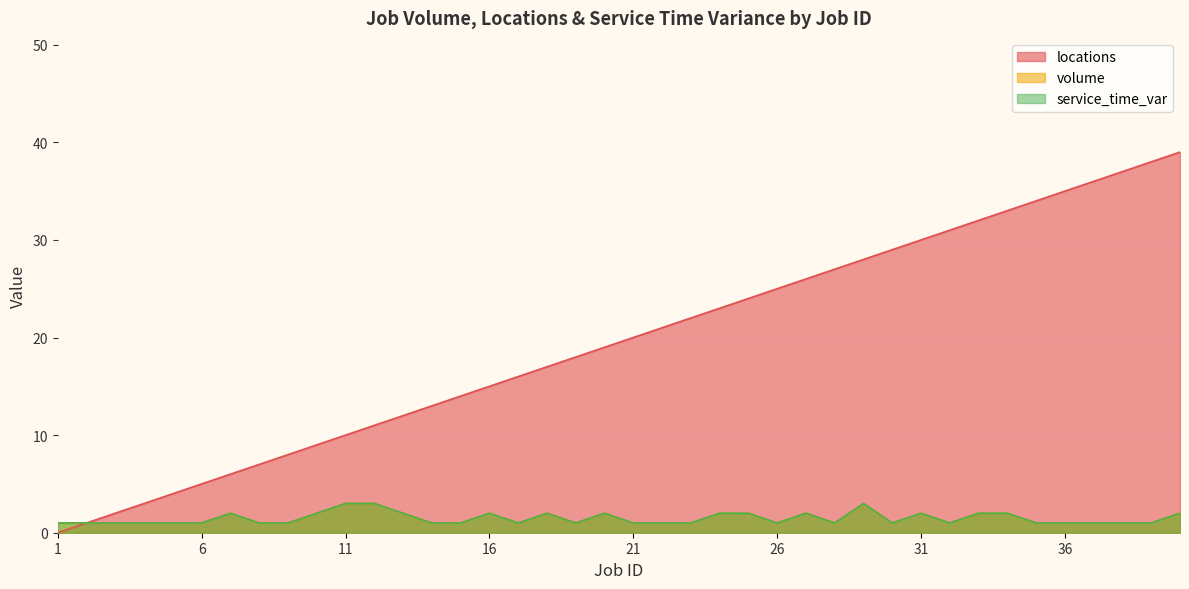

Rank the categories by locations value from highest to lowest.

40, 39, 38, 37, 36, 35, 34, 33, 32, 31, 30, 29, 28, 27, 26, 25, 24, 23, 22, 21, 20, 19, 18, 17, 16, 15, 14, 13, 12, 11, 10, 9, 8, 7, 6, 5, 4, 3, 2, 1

• • • •

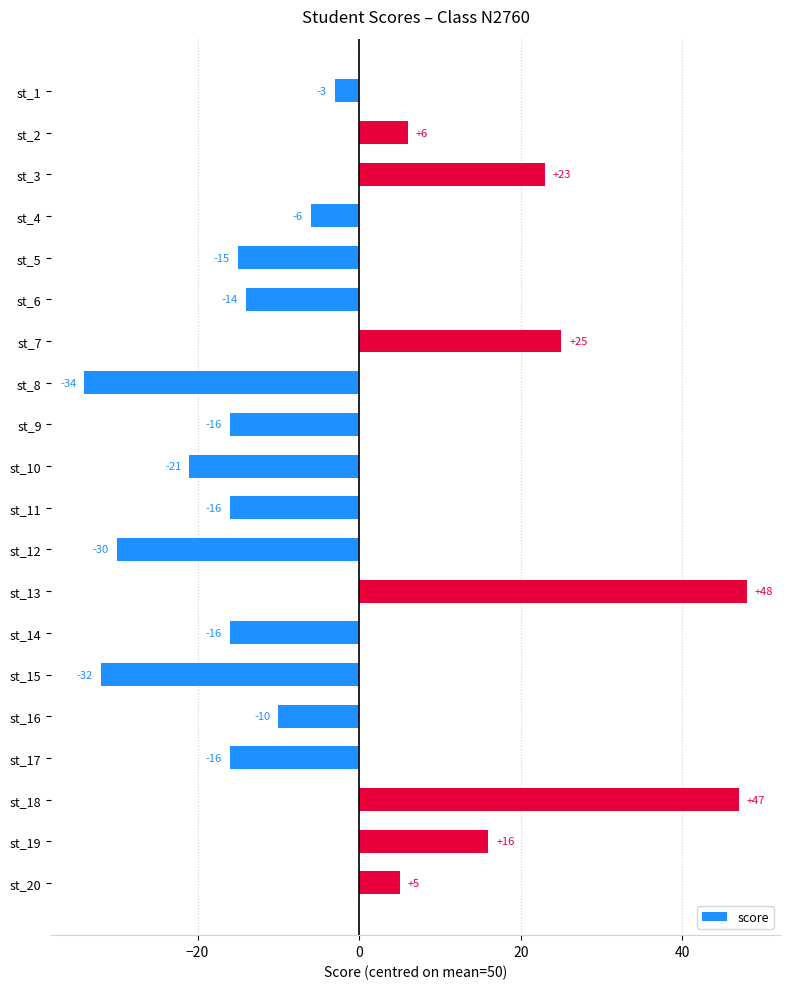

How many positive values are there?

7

• • • •

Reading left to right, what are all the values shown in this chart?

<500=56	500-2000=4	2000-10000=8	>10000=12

• • • •

[TASK INSTRUCTIONS] State how many lines in the entries above contain the word "values". Reply with the number alone.

[EXERCISE SOLUTION] 2